Please rewrite the lines below, substituting "ITF Men's Tour" for every "World Tennis Tour" and leaving everything else as it is.

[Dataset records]
-- Begin --

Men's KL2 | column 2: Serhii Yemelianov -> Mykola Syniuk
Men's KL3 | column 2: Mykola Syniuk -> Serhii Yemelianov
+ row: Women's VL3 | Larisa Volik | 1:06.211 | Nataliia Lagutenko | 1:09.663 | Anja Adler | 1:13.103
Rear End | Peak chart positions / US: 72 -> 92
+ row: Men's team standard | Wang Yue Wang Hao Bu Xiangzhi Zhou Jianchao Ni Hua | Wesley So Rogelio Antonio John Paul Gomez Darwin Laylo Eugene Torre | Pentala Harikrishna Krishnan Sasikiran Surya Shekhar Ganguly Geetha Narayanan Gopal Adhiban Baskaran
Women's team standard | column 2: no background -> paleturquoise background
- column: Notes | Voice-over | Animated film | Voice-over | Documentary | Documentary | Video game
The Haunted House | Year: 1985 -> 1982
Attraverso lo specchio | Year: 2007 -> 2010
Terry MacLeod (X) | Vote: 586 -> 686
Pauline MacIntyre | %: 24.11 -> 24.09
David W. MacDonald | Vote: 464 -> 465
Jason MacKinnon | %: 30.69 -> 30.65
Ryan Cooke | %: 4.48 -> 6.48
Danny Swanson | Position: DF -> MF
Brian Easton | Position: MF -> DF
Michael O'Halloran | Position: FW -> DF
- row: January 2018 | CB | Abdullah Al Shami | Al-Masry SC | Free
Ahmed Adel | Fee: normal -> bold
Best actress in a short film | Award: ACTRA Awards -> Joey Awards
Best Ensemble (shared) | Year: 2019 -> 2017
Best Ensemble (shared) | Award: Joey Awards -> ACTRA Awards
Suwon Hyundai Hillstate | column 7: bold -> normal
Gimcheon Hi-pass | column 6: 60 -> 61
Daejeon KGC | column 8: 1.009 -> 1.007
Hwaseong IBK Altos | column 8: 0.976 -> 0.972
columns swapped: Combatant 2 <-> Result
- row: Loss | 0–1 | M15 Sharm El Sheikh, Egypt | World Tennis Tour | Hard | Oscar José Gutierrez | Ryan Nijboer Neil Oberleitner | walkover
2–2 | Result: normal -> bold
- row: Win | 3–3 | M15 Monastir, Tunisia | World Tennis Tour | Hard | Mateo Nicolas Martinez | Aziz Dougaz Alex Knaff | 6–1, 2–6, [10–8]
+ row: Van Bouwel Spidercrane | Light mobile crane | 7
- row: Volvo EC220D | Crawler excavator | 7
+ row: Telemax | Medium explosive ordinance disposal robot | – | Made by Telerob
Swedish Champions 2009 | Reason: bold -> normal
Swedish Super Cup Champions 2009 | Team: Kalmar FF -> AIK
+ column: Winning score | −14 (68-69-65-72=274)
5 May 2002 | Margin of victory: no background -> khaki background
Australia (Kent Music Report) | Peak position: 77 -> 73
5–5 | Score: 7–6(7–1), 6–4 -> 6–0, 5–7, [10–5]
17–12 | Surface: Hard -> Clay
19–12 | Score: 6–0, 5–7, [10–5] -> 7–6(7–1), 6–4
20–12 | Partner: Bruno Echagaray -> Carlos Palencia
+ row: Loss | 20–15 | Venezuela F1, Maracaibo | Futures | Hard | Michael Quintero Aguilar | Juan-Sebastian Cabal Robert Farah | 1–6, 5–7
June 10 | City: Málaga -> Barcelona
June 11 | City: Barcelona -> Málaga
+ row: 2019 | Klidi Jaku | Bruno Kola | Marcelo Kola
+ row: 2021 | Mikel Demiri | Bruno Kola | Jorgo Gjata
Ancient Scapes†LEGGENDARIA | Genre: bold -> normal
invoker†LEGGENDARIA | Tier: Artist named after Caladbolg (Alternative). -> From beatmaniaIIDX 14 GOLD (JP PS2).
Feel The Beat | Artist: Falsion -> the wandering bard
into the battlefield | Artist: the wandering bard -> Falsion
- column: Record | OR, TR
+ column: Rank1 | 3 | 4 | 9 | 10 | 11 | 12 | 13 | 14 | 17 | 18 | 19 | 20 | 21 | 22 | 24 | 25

-- End --

■ Completed exercise
Men's KL2 | column 2: Serhii Yemelianov -> Mykola Syniuk
Men's KL3 | column 2: Mykola Syniuk -> Serhii Yemelianov
+ row: Women's VL3 | Larisa Volik | 1:06.211 | Nataliia Lagutenko | 1:09.663 | Anja Adler | 1:13.103
Rear End | Peak chart positions / US: 72 -> 92
+ row: Men's team standard | Wang Yue Wang Hao Bu Xiangzhi Zhou Jianchao Ni Hua | Wesley So Rogelio Antonio John Paul Gomez Darwin Laylo Eugene Torre | Pentala Harikrishna Krishnan Sasikiran Surya Shekhar Ganguly Geetha Narayanan Gopal Adhiban Baskaran
Women's team standard | column 2: no background -> paleturquoise background
- column: Notes | Voice-over | Animated film | Voice-over | Documentary | Documentary | Video game
The Haunted House | Year: 1985 -> 1982
Attraverso lo specchio | Year: 2007 -> 2010
Terry MacLeod (X) | Vote: 586 -> 686
Pauline MacIntyre | %: 24.11 -> 24.09
David W. MacDonald | Vote: 464 -> 465
Jason MacKinnon | %: 30.69 -> 30.65
Ryan Cooke | %: 4.48 -> 6.48
Danny Swanson | Position: DF -> MF
Brian Easton | Position: MF -> DF
Michael O'Halloran | Position: FW -> DF
- row: January 2018 | CB | Abdullah Al Shami | Al-Masry SC | Free
Ahmed Adel | Fee: normal -> bold
Best actress in a short film | Award: ACTRA Awards -> Joey Awards
Best Ensemble (shared) | Year: 2019 -> 2017
Best Ensemble (shared) | Award: Joey Awards -> ACTRA Awards
Suwon Hyundai Hillstate | column 7: bold -> normal
Gimcheon Hi-pass | column 6: 60 -> 61
Daejeon KGC | column 8: 1.009 -> 1.007
Hwaseong IBK Altos | column 8: 0.976 -> 0.972
columns swapped: Combatant 2 <-> Result
- row: Loss | 0–1 | M15 Sharm El Sheikh, Egypt | ITF Men's Tour | Hard | Oscar José Gutierrez | Ryan Nijboer Neil Oberleitner | walkover
2–2 | Result: normal -> bold
- row: Win | 3–3 | M15 Monastir, Tunisia | ITF Men's Tour | Hard | Mateo Nicolas Martinez | Aziz Dougaz Alex Knaff | 6–1, 2–6, [10–8]
+ row: Van Bouwel Spidercrane | Light mobile crane | 7
- row: Volvo EC220D | Crawler excavator | 7
+ row: Telemax | Medium explosive ordinance disposal robot | – | Made by Telerob
Swedish Champions 2009 | Reason: bold -> normal
Swedish Super Cup Champions 2009 | Team: Kalmar FF -> AIK
+ column: Winning score | −14 (68-69-65-72=274)
5 May 2002 | Margin of victory: no background -> khaki background
Australia (Kent Music Report) | Peak position: 77 -> 73
5–5 | Score: 7–6(7–1), 6–4 -> 6–0, 5–7, [10–5]
17–12 | Surface: Hard -> Clay
19–12 | Score: 6–0, 5–7, [10–5] -> 7–6(7–1), 6–4
20–12 | Partner: Bruno Echagaray -> Carlos Palencia
+ row: Loss | 20–15 | Venezuela F1, Maracaibo | Futures | Hard | Michael Quintero Aguilar | Juan-Sebastian Cabal Robert Farah | 1–6, 5–7
June 10 | City: Málaga -> Barcelona
June 11 | City: Barcelona -> Málaga
+ row: 2019 | Klidi Jaku | Bruno Kola | Marcelo Kola
+ row: 2021 | Mikel Demiri | Bruno Kola | Jorgo Gjata
Ancient Scapes†LEGGENDARIA | Genre: bold -> normal
invoker†LEGGENDARIA | Tier: Artist named after Caladbolg (Alternative). -> From beatmaniaIIDX 14 GOLD (JP PS2).
Feel The Beat | Artist: Falsion -> the wandering bard
into the battlefield | Artist: the wandering bard -> Falsion
- column: Record | OR, TR
+ column: Rank1 | 3 | 4 | 9 | 10 | 11 | 12 | 13 | 14 | 17 | 18 | 19 | 20 | 21 | 22 | 24 | 25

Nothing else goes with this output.